2026.05.01
羽生、こぼれ落ちた挑戦権 服部が逆転勝利で棋聖戦挑戦者に
藤井聡太棋聖への挑戦者を決めるヒューリック杯第97期棋聖戦挑戦者決定戦。羽生善治九段対服部慎一郎七段の対局が、5月1日に東京「将棋会館」で行われ、服部七段が156手で勝利し、挑戦権を獲得した。
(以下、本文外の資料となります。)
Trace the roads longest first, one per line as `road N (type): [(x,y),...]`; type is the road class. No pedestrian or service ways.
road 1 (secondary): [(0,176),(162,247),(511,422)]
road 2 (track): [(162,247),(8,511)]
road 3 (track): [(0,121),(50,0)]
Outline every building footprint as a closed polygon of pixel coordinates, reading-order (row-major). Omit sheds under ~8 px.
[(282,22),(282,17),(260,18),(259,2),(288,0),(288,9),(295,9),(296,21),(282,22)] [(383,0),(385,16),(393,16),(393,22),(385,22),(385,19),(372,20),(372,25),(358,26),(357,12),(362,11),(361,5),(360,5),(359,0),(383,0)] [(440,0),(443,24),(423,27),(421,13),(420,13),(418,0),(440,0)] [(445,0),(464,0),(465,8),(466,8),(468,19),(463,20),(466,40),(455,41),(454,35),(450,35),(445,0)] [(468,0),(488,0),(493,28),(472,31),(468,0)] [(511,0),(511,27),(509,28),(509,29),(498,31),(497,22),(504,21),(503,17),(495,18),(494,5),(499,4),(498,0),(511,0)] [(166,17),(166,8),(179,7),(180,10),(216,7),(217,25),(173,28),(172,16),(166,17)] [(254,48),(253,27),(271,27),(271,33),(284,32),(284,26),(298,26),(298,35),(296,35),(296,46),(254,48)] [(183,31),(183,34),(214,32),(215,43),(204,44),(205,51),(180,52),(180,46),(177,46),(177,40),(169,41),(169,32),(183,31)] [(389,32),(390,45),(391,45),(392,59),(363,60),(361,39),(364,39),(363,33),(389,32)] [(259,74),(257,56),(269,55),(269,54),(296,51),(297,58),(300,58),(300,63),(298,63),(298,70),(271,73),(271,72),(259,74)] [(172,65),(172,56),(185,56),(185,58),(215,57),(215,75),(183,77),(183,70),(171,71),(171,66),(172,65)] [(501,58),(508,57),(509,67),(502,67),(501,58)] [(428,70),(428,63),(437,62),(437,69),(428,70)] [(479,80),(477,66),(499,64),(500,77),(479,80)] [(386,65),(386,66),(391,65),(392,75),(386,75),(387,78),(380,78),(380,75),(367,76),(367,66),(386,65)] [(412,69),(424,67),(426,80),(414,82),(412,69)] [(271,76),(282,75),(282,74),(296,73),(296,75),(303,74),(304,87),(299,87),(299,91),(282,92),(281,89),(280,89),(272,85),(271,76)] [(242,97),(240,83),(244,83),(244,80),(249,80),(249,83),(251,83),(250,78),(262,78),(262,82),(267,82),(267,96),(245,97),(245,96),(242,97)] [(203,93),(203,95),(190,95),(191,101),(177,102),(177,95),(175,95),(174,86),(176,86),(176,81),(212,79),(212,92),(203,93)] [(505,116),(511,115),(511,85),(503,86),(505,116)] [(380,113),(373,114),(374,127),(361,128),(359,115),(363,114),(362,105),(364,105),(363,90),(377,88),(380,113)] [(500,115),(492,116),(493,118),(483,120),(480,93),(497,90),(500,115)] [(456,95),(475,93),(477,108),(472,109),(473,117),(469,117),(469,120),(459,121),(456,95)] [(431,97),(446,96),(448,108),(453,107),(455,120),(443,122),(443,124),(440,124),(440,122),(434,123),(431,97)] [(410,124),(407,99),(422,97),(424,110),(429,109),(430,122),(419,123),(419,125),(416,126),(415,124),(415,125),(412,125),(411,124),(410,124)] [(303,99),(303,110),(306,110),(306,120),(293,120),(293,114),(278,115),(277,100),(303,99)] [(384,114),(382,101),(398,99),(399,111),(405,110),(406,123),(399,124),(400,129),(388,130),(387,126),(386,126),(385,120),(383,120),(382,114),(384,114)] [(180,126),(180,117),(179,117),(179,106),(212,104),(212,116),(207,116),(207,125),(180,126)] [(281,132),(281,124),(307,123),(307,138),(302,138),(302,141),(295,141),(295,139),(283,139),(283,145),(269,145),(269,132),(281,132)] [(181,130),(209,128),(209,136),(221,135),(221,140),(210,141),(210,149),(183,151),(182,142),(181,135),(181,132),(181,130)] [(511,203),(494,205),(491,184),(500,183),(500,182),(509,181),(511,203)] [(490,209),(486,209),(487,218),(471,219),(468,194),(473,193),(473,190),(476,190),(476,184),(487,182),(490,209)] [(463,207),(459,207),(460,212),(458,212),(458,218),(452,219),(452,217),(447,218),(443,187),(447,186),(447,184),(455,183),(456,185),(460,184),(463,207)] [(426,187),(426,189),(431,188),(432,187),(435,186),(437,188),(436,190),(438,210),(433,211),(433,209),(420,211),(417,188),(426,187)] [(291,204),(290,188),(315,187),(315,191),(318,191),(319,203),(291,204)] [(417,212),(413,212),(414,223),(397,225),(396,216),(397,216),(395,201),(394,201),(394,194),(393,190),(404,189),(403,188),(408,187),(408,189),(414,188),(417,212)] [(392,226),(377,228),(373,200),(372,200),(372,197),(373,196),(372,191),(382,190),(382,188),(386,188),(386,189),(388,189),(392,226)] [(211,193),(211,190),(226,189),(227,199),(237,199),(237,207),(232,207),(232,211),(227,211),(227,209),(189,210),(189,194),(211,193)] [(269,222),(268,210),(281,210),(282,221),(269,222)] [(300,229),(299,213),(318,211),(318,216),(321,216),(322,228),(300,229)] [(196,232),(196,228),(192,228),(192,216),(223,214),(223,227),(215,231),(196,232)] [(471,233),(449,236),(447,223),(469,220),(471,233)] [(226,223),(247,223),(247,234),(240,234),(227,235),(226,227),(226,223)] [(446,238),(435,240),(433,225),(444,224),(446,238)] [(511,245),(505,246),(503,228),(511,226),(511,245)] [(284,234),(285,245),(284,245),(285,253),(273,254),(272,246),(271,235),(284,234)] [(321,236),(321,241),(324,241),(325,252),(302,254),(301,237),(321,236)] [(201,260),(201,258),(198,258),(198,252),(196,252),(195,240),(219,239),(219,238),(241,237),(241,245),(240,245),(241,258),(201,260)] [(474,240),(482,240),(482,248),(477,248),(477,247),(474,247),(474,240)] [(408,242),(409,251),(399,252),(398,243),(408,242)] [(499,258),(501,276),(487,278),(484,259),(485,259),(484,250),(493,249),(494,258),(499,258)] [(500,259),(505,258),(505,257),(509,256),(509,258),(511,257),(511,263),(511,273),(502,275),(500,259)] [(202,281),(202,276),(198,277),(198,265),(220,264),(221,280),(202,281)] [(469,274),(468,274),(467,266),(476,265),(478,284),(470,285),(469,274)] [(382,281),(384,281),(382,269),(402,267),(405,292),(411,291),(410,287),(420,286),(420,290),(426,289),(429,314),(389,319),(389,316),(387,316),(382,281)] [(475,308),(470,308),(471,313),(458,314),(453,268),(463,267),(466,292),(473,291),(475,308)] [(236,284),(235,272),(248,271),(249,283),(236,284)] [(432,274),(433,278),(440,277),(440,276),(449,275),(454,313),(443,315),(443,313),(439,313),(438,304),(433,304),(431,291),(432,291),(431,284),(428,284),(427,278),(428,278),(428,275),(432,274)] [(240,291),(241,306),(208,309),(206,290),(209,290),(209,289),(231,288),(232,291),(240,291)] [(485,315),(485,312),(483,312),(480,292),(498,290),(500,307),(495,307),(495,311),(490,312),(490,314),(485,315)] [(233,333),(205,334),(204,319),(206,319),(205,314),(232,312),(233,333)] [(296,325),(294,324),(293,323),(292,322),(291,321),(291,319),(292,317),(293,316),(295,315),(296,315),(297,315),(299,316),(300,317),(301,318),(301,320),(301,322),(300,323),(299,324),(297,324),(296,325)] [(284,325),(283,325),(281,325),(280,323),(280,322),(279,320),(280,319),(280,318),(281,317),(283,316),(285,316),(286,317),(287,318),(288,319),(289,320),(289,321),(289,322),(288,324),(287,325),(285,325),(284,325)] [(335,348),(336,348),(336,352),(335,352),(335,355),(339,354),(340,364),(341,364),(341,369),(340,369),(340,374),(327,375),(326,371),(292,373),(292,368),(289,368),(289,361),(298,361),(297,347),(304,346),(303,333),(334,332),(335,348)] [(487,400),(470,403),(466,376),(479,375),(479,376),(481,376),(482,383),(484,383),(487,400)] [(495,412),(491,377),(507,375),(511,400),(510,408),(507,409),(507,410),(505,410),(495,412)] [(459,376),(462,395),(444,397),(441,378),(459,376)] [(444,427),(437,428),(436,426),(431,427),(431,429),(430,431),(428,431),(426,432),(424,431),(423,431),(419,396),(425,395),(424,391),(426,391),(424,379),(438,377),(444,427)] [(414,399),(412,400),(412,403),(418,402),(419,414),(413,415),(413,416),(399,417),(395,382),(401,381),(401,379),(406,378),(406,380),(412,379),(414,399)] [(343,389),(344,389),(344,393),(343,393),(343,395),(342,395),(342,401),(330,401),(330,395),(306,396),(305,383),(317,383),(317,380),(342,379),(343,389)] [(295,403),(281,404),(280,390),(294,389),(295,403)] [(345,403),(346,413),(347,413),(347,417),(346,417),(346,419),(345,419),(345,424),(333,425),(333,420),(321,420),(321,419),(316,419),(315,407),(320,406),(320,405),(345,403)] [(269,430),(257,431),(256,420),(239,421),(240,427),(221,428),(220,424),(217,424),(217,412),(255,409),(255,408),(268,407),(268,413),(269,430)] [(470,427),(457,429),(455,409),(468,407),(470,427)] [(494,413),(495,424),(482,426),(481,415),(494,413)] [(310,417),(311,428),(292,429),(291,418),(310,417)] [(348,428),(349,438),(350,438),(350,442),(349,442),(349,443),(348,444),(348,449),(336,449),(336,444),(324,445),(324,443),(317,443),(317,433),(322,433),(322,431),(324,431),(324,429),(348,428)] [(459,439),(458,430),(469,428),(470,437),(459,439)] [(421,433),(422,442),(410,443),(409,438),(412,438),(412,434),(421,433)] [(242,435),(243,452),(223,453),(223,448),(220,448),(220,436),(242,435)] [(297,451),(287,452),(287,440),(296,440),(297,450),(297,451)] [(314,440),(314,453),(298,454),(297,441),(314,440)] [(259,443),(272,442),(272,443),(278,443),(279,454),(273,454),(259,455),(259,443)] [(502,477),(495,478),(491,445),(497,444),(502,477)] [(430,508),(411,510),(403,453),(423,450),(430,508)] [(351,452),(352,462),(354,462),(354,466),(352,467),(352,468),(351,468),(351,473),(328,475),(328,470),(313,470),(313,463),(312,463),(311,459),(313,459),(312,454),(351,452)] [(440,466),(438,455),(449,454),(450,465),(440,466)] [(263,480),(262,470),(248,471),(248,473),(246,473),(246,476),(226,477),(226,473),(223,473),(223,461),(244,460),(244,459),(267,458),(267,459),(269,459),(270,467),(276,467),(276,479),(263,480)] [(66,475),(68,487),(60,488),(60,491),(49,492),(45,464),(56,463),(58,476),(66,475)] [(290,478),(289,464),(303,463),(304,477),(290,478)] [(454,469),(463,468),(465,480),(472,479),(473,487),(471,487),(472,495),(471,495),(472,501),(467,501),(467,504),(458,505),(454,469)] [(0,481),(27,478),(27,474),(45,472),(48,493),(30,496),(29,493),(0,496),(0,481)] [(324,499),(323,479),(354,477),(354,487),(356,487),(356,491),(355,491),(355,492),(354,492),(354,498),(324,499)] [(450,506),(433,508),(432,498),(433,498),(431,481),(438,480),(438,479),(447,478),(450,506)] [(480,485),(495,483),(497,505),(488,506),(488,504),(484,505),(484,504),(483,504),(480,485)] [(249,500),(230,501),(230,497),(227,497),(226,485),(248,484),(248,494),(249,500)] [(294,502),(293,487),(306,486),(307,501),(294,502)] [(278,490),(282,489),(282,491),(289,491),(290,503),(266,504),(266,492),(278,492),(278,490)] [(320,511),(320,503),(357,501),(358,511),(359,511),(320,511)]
振り駒で先手となった羽生九段の初手▲2六歩で対局開始。服部七段の雁木に対して羽生九段は早繰り銀の急戦策を採り、3筋から開戦。服部七段も7筋から仕掛け、午前中から激しい攻め合いが展開された。
小技を織り交ぜた細かい応酬で長く難しい中盤戦が続いたが、竜を自陣に引き付けて手厚い布陣を築いた羽生九段が優位に立った。
終盤に入って反撃に転じた服部七段が手順を尽くして敵玉に厳しく迫っていった。正確な対応で猛攻を振り切った羽生九段が勝利をつかんだ……かに見えたが!?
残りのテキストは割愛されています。